Italians impressed by Tel Aviv Fashion Week

Young Israeli designers will soon be given a chance to show their creations in Milan.

ITALIAN AMBASSADOR Luigi Mattiolo with Roberto Cavalli 311 (photo credit: Aviv Chofi)
ITALIAN AMBASSADOR Luigi Mattiolo with Roberto Cavalli 311
(photo credit: Aviv Chofi)
The opening of Tel Aviv Fashion Week Monday has put Israel back on the world fashion map after more than a quarter of a century.
It’s not that Israeli designers are unknown to the world’s fashion mavens. Some of them are unknown, but more on an individual basis than as a collective.

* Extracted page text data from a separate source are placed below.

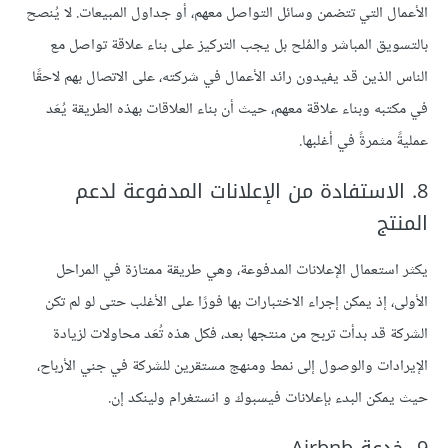
الأعمال التي تتضمن وسائل التواصل معهم، أو جداول المبيعات. لا يُنصح
بالتسويق المباشر والمُلح بل يجب التركيز على بناء علاقة تواصل مع
الناس الذين قد يفيدون رائد الأعمال في شركته، على الاتصال بهم لاحقًا
في مكتبه وبناء علاقة معهم، حيث أن بناء العلاقات بهذه الطريقة يُعَد
عمليةً مثمرةً في أغلبها.
8. الاستفادة من الإعلانات المدفوعة لدعم
المنتج
يكثر استعمال الإعلانات المدفوعة، وهي طريقة ممتازة في المراحل
الأولى، إذ يمكن إجراء الاختبارات بها فورًا على الأغلب حتى لو لم تكن
الشركة قد بدأت تربح من منتجها بعد، فكل هذه تُعَد محاولات لزيادة
الإيرادات والوصول إلى نمط ومنهج مستقرين للشركة في جني الأرباح،
حيث يمكن البدء بإعلانات فيسبوك و انستغرام ولينكد إن.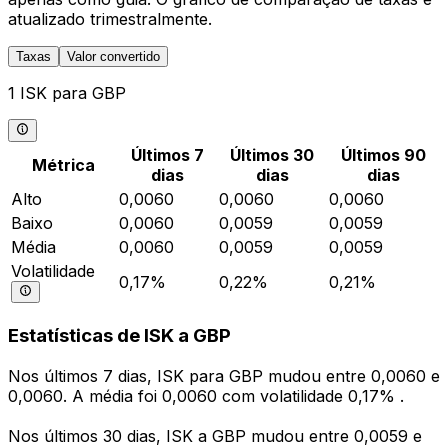
atualizado trimestralmente.
Taxas
Valor convertido
1 ISK para GBP
Últimos 7
Últimos 30
Últimos 90
Métrica
dias
dias
dias
Alto
0,0060
0,0060
0,0060
Baixo
0,0060
0,0059
0,0059
Média
0,0060
0,0059
0,0059
Volatilidade
0,17%
0,22%
0,21%
Estatísticas de ISK a GBP
Nos últimos 7 dias, ISK para GBP mudou entre 0,0060 e
0,0060. A média foi 0,0060 com volatilidade 0,17% .
Nos últimos 30 dias, ISK a GBP mudou entre 0,0059 e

Just as Italy and France are known as fashion countries, aside from the kudos given to individual designers, so Israel is known as a hi-tech country, as Tel Aviv Mayor Ron Huldai mentioned at a reception hosted by Italian Ambassador Luigi Mattiolo to mark the launch of the project, which has been two years in the making.
The Italian ambassador was involved because Tel Aviv and Milan are twin cities. Also, the creator of the garments in the gala fashion show paraded on Monday night at the old Jaffa Railway Station, which has been turned into a lifestyle hub and a major tourist attraction, was one of Italy’s leading fashion luminaries, Roberto Cavalli.
For another, the people behind the Fashion Week had been in consultation all along with Camera Nazionale della Moda Italiana, the Italian Fashion Chamber. The Israelis had received enormous cooperation.
This cooperation translated itself into a signed agreement between Ofir Lev, the deputy CEO of the Israel Fashion and Textile Association, and Mario Boselli, president of the chamber and in Mottiolo’s words “Italy’s ambassador of fashion.”
The chamber determines the international fashion calendar so there will be no clashes between fashion week dates in major fashion countries.
At the signing ceremony with Israel at the railway station Monday, Boselli said that while it was unusual to sign such an agreement at the beginning of a fashion week, he had done so “in tribute to this country, this city.”
He understood the creativity of Israeli designers, he said, and he had been impressed by the quality of creativity of young designers from Shenkar College. In future some of these designers will be given the opportunity to show their fashions as part of a guest collective at the Milan Fashion Week.
Israel will suggest 10 young designers – not all them necessarily Shenkar students or graduates – and of these, the organizers of Milan Fashion Week will select five for a collective showing.
Lev was particularly excited about this because it will not only enable young, Israeli designers to absorb something of the fashion world beyond Israel, but it will also expose people who might not come to Israel to the broad perspective of Israeli creativity.
Three decades ago, when Israel fashion weeks were the glitz and glitter of the industry, they were held in hotels – primarily in Tel Aviv, but also in Jerusalem and Eilat.
Asked if there was a special reason for holding the Tel Aviv Fashion Week at the rail station, Lev said that in a previous era hotel rooms were turned into showrooms, but fashion is much more than that. It lends itself to lifestyle and lifestyle includes tourism.
Indeed, the Ministry of Tourism is a major partner in the venture and brought 60 leading international fashion and lifestyle journalists to Israel to not only cover the fashion week but to tour the country and see how different it is to what is portrayed on television screens back home.
This is in line with the ministry’s new focus on lifestyle and niche tourism.
Without the publicity that will be generated abroad by these journalists, Fashion Week would be a flop. Many visiting journalists were already busy with their laptops on Monday morning.
At the reception at his residence Sunday, Mattiolo expressed heartfelt appreciation to Tourism Minister Stas Meseznikov.
Silvan Shalom, minister for the development of the Negev and the Galilee, who was the guest speaker at the reception said “Fashion Week gives us a chance to show the other side of Israel, which we would like the world to recognize.”
Boselli, who is in Israel for the first time, found it very different from what he had thought it would be, Shalom noted.
Cavalli, who has been in Israel many times, was swamped by the media, and the Italian military attache had to forcefully but politely keep people at bay as he guided Cavalli to the microphone.
“Israel is in my heart,” declared the designer, who confessed to having had the biggest love of his life in Israel – a confession he made in front of his wife. “I love Sabra girls, especially the color of their eyes.”
Future Tel Aviv Fashion Weeks will also have an Italian star component. Lev would not list his preferences, but said he would pass them on to Boselli to see who was available.
There will be two Tel Aviv Fashion Weeks each year – one spring/summer and the other fall/winter. Plans are already afoot to show the fall/winter creations in April 2012.
Lev was adamant that Fashion Week will be held solely in Tel Aviv and no other city in Israel.